“箭有毒!”苏意浓颤抖着,忍不住哭腔,挣扎着想去看他的伤口。
“别动!”江衡芜用右臂死死箍住她,不让她起身,暴露在可能还有的暗箭之下。
他脸色惨白如纸,额角青筋暴跳,冷汗如同小溪般滑落,牙齿咬得咯咯作响,抵抗着那疯狂蔓延的麻痹感和钻心剧痛。
王回春的警告言犹在耳——此臂再伤,神仙难救!
但他此刻心中只有一个念头:还好意浓没事,还好她还好好的!
“快去请王神医!”苏意浓看着那迅速扩大的血晕,心如同被一只冰冷的手狠狠攥住,几乎无法呼吸。

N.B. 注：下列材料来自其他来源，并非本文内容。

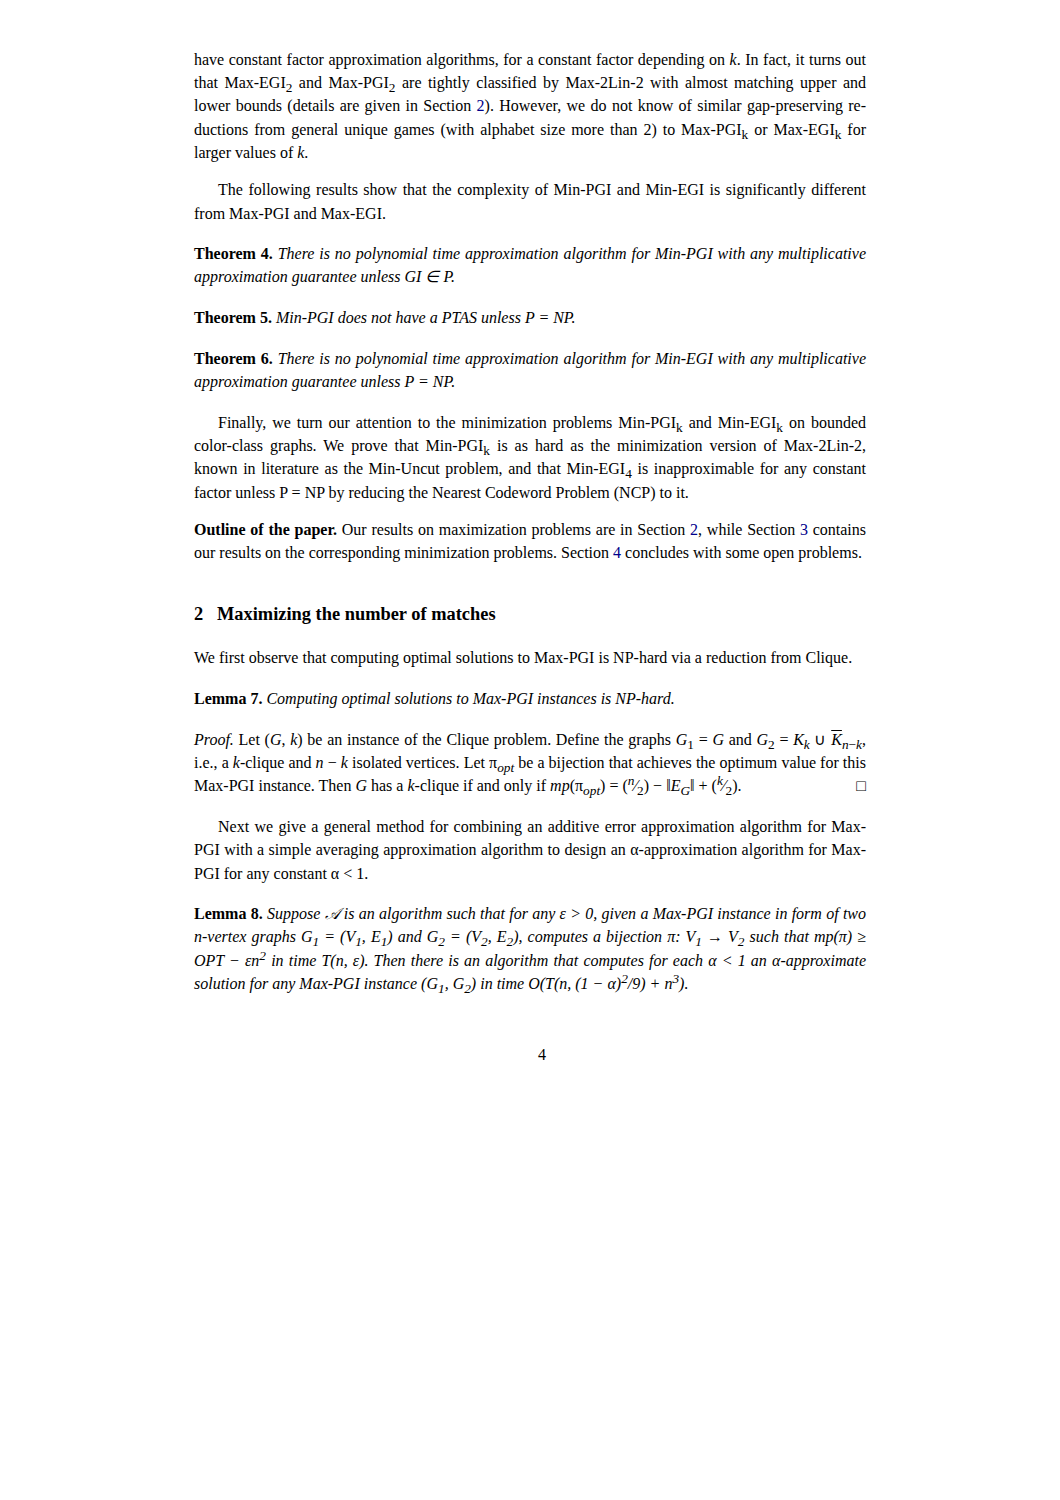have constant factor approximation algorithms, for a constant factor depending on k. In fact, it turns out that Max-EGI2 and Max-PGI2 are tightly classified by Max-2Lin-2 with almost matching upper and lower bounds (details are given in Section 2). However, we do not know of similar gap-preserving reductions from general unique games (with alphabet size more than 2) to Max-PGIk or Max-EGIk for larger values of k.
The following results show that the complexity of Min-PGI and Min-EGI is significantly different from Max-PGI and Max-EGI.
Theorem 4. There is no polynomial time approximation algorithm for Min-PGI with any multiplicative approximation guarantee unless GI ∈ P.
Theorem 5. Min-PGI does not have a PTAS unless P = NP.
Theorem 6. There is no polynomial time approximation algorithm for Min-EGI with any multiplicative approximation guarantee unless P = NP.
Finally, we turn our attention to the minimization problems Min-PGIk and Min-EGIk on bounded color-class graphs. We prove that Min-PGIk is as hard as the minimization version of Max-2Lin-2, known in literature as the Min-Uncut problem, and that Min-EGI4 is inapproximable for any constant factor unless P = NP by reducing the Nearest Codeword Problem (NCP) to it.
Outline of the paper. Our results on maximization problems are in Section 2, while Section 3 contains our results on the corresponding minimization problems. Section 4 concludes with some open problems.
2 Maximizing the number of matches
We first observe that computing optimal solutions to Max-PGI is NP-hard via a reduction from Clique.
Lemma 7. Computing optimal solutions to Max-PGI instances is NP-hard.
Proof. Let (G, k) be an instance of the Clique problem. Define the graphs G1 = G and G2 = Kk ∪ Kn−k, i.e., a k-clique and n − k isolated vertices. Let πopt be a bijection that achieves the optimum value for this Max-PGI instance. Then G has a k-clique if and only if mp(πopt) = (n⁄2) − ‖EG‖ + (k⁄2). □
Next we give a general method for combining an additive error approximation algorithm for Max-PGI with a simple averaging approximation algorithm to design an α-approximation algorithm for Max-PGI for any constant α < 1.
Lemma 8. Suppose 𝒜 is an algorithm such that for any ε > 0, given a Max-PGI instance in form of two n-vertex graphs G1 = (V1, E1) and G2 = (V2, E2), computes a bijection π: V1 → V2 such that mp(π) ≥ OPT − εn2 in time T(n, ε). Then there is an algorithm that computes for each α < 1 an α-approximate solution for any Max-PGI instance (G1, G2) in time O(T(n, (1 − α)2/9) + n3).
4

“无妨……死不了……”江衡芜从牙缝里挤出几个字,试图安抚她,声音却虚弱得厉害。
麻痹感正沿着手臂迅速向肩膀蔓延,半边身体都开始发僵发冷,视线也开始模糊。
就在此时,门被猛地撞开!
江武浑身浴血,如同煞神般冲了进来,手中钢刀还在往下滴血!
他身后跟着两名同样带伤的护卫,押着一个被反剪双臂、卸了下巴、身穿黑色夜行衣的瘦小汉子。
那汉子眼神怨毒凶狠,左臂软软垂下,显然已被折断。
“世子!世子妃!”江武一眼看到江衡芜手臂上那刺目的箭矢和迅速洇开的鲜血,瞳孔骤缩,脸色大变!
“王神医!快请王神医!”他对着门外嘶声怒吼。
“外面……如何?”江衡芜强撑着最后一丝清明,声音嘶哑地问。
“三个刺客!一个被属下当场格杀!一个服毒共有自尽!这个,”江武一脚狠狠踹在俘虏膝弯,将其踹得跪倒在地,“被属下打断手臂活捉了!身手诡谲,用的全是淬毒暗器!目标明确,就是冲着世子妃来的灭口!”
他眼中是滔天的怒火和后怕。
冲着意浓来的灭口?
江衡芜的心沉入冰窟。
是林敬泽残余的党羽,还是那个“麒麟”?
他果然动手了,而且如此狠辣迅捷!
剧烈的眩晕感如同潮水般涌来,左臂已经完全失去知觉,冰冷麻痹的感觉正迅速向心口蔓延。
江衡芜眼前阵阵发黑,几乎抱不住怀中的苏意浓。
“夫君!夫君你撑住!”苏意浓感受到他身体的瘫软和体温的迅速流失,惊恐地捧住他冷汗涔涔的脸,泪水终于决堤,“你别吓我!王神医!王神医快来了!”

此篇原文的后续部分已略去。